Rental accommodation for immigrants in Guangzhou. Credit: Philippe Van Parijs

Sobering

Yet, for a citizen of Brussels, visiting one of the Chinese big four is above all a sobering experience. Take Guangzhou (formerly Canton). First, you have the majestic Pearl River, within China second only to the Yangtze in terms of volume. The area of its estuary (that also includes Shenzhen, Hong Kong and Macao) boasts, I am told, a population equal to that of Germany and a GDP larger than that of Russia.

From the 600-metre high Canton Tower, you can see along its banks, in both directions, spectacular skyscrapers and architectural masterpieces. Brussels’ little canal and the Up-Site residential tower by its side are not exactly in the same league.

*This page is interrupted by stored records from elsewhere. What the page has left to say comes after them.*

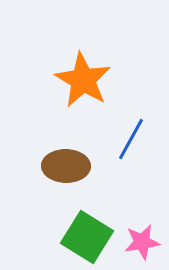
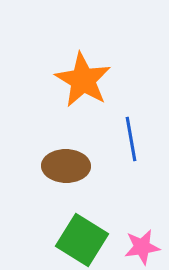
blue line: rotated 39 degrees counterclockwise
green square: moved 5 px left, 3 px down
pink star: moved 5 px down
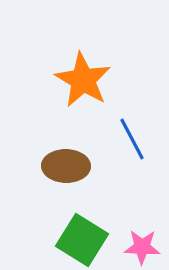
blue line: moved 1 px right; rotated 18 degrees counterclockwise
pink star: rotated 12 degrees clockwise
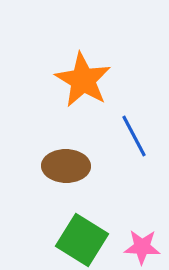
blue line: moved 2 px right, 3 px up
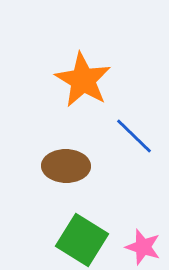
blue line: rotated 18 degrees counterclockwise
pink star: moved 1 px right; rotated 15 degrees clockwise
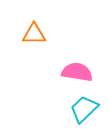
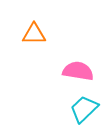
pink semicircle: moved 1 px right, 1 px up
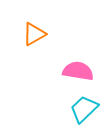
orange triangle: rotated 30 degrees counterclockwise
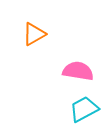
cyan trapezoid: rotated 16 degrees clockwise
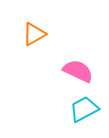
pink semicircle: rotated 16 degrees clockwise
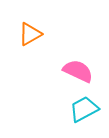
orange triangle: moved 4 px left
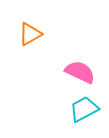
pink semicircle: moved 2 px right, 1 px down
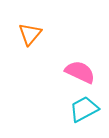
orange triangle: rotated 20 degrees counterclockwise
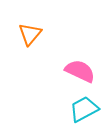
pink semicircle: moved 1 px up
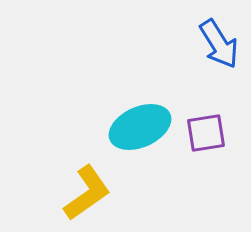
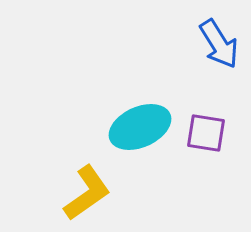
purple square: rotated 18 degrees clockwise
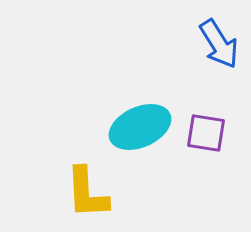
yellow L-shape: rotated 122 degrees clockwise
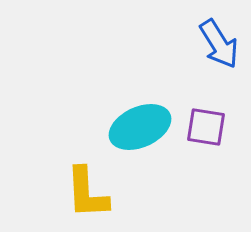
purple square: moved 6 px up
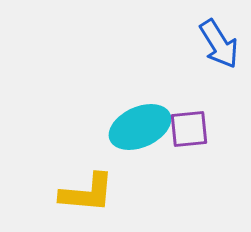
purple square: moved 17 px left, 2 px down; rotated 15 degrees counterclockwise
yellow L-shape: rotated 82 degrees counterclockwise
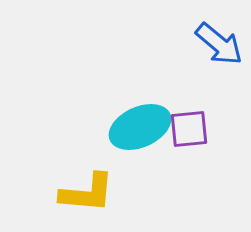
blue arrow: rotated 18 degrees counterclockwise
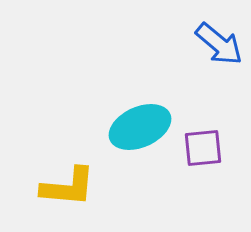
purple square: moved 14 px right, 19 px down
yellow L-shape: moved 19 px left, 6 px up
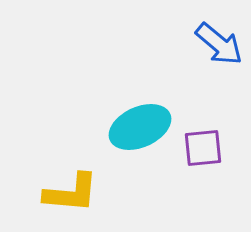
yellow L-shape: moved 3 px right, 6 px down
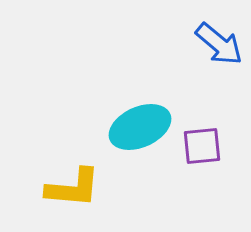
purple square: moved 1 px left, 2 px up
yellow L-shape: moved 2 px right, 5 px up
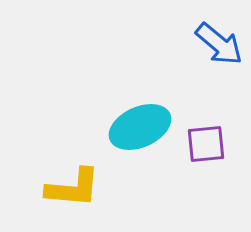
purple square: moved 4 px right, 2 px up
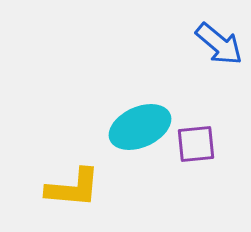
purple square: moved 10 px left
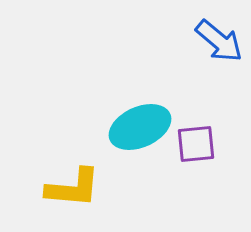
blue arrow: moved 3 px up
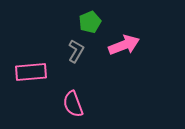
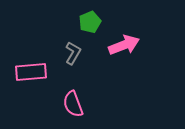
gray L-shape: moved 3 px left, 2 px down
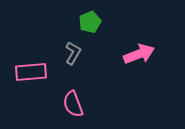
pink arrow: moved 15 px right, 9 px down
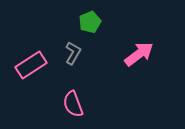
pink arrow: rotated 16 degrees counterclockwise
pink rectangle: moved 7 px up; rotated 28 degrees counterclockwise
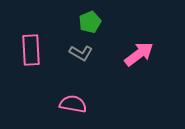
gray L-shape: moved 8 px right; rotated 90 degrees clockwise
pink rectangle: moved 15 px up; rotated 60 degrees counterclockwise
pink semicircle: rotated 120 degrees clockwise
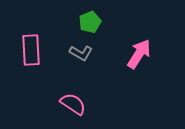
pink arrow: rotated 20 degrees counterclockwise
pink semicircle: rotated 24 degrees clockwise
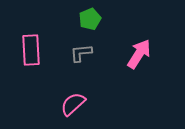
green pentagon: moved 3 px up
gray L-shape: rotated 145 degrees clockwise
pink semicircle: rotated 76 degrees counterclockwise
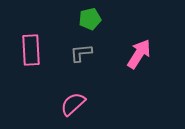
green pentagon: rotated 10 degrees clockwise
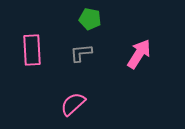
green pentagon: rotated 25 degrees clockwise
pink rectangle: moved 1 px right
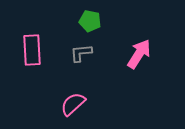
green pentagon: moved 2 px down
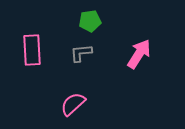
green pentagon: rotated 20 degrees counterclockwise
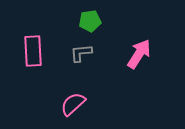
pink rectangle: moved 1 px right, 1 px down
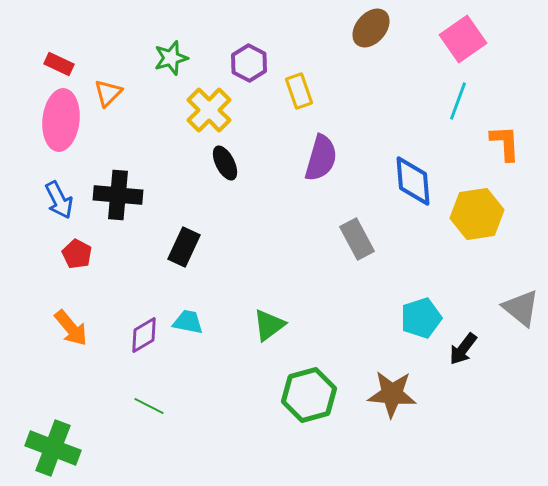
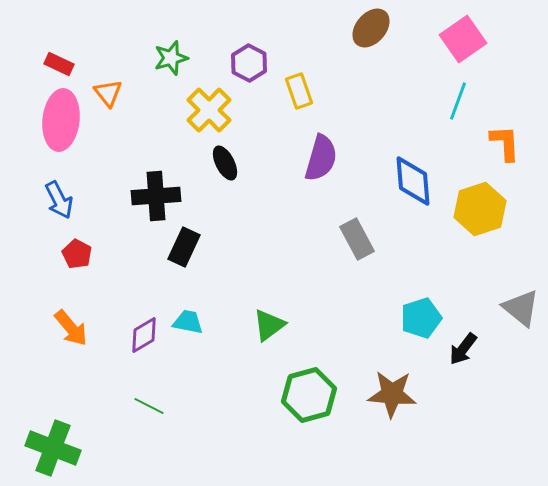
orange triangle: rotated 24 degrees counterclockwise
black cross: moved 38 px right, 1 px down; rotated 9 degrees counterclockwise
yellow hexagon: moved 3 px right, 5 px up; rotated 9 degrees counterclockwise
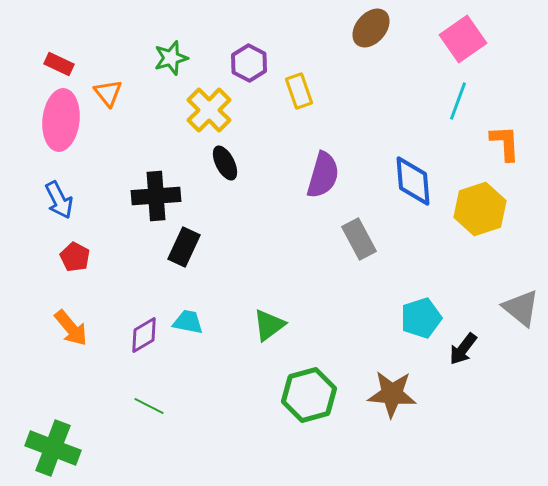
purple semicircle: moved 2 px right, 17 px down
gray rectangle: moved 2 px right
red pentagon: moved 2 px left, 3 px down
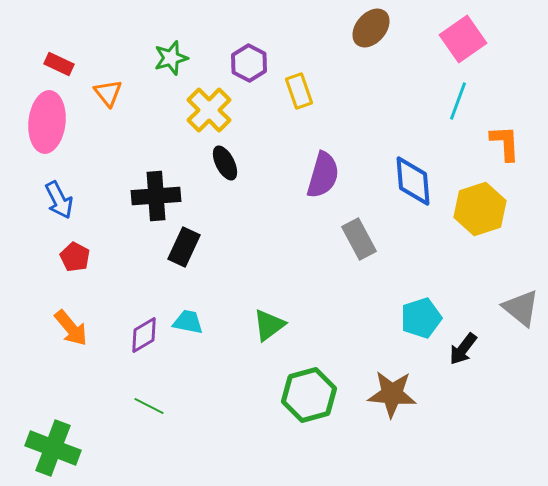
pink ellipse: moved 14 px left, 2 px down
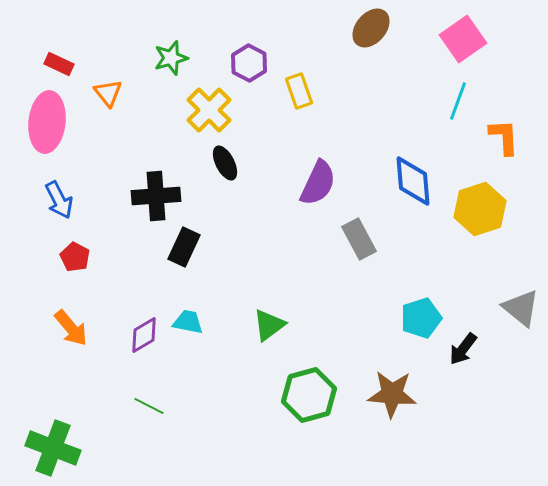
orange L-shape: moved 1 px left, 6 px up
purple semicircle: moved 5 px left, 8 px down; rotated 9 degrees clockwise
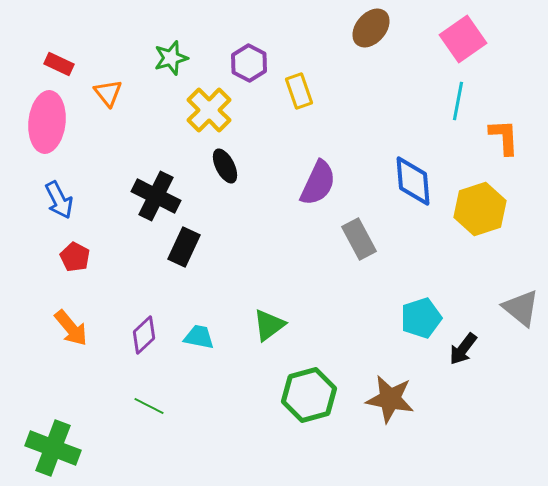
cyan line: rotated 9 degrees counterclockwise
black ellipse: moved 3 px down
black cross: rotated 30 degrees clockwise
cyan trapezoid: moved 11 px right, 15 px down
purple diamond: rotated 12 degrees counterclockwise
brown star: moved 2 px left, 5 px down; rotated 6 degrees clockwise
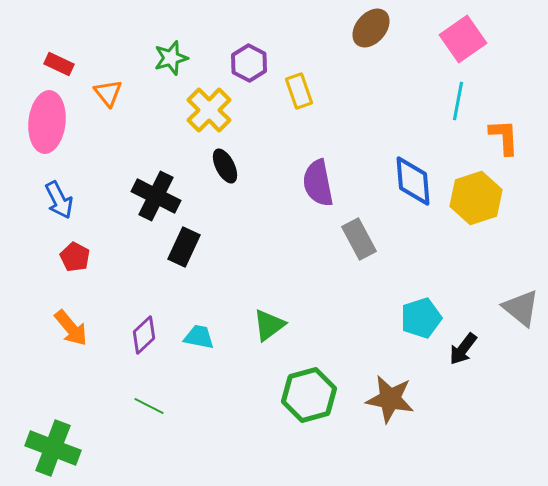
purple semicircle: rotated 144 degrees clockwise
yellow hexagon: moved 4 px left, 11 px up
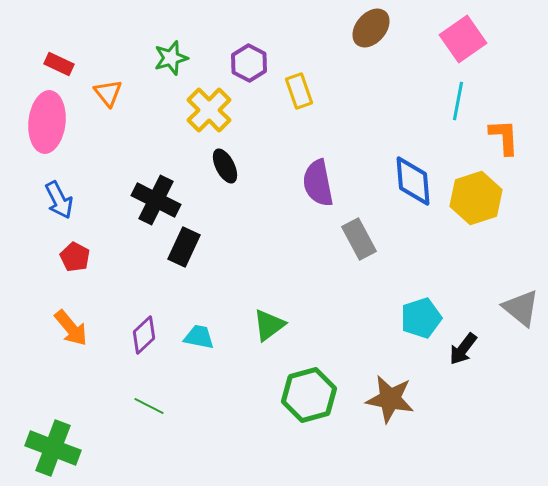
black cross: moved 4 px down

Consider next the site specially built for the 2010 Guangzhou Asian Games: a gigantic, often crowded, pedestrian zone, that extends into a spacious promenade on both banks of the river over a distance of several kilometres. Not so long ago, people in Brussels believed that with the (long overdue) pedestrianization of Boulevard Anspach, Brussels could pride itself on having created le plus grand piétonnier du monde. Not quite…

Laborious but irreplaceable

Much of what I learned — from the history of China’s surprisingly flexible one-child policy to the interpretation to be given to the government’s current “common prosperity” slogan —, I owe to my Chinese interlocutors having made the formidable effort of learning a language extremely distant from their own. Together with maths and Chinese, English is and, I am told, will remain notwithstanding some recent nationalist fever, one of the three compulsory subjects for admission to higher education all over China.

Yet direct communication remains laborious with many academics and virtually impossible with most non-academics. No wonder: between my arrival and my departure, I saw tens of thousands of faces, but only two that could pass as non-Chinese and might have provided the locals with an opportunity to practice their English.

This has not prevented my intense visit from leaving me with the strengthened conviction that there is no satisfactory substitute to spending some time in a country, far away from tourist traps, and talking directly, face to face, in confidence, with some of its inhabitants.

There is no better way of understanding — thanks to the countless questions they kindly answer — their hopes and fears and how these are shaped by their perceptions of the past, present and future, at home and abroad. There is no better way of creating bonds of cross-border mutual understanding, friendship, fraternity. True, it involves a handsome cost, financial and ecological and even, at my age, physical. But it is well worth it.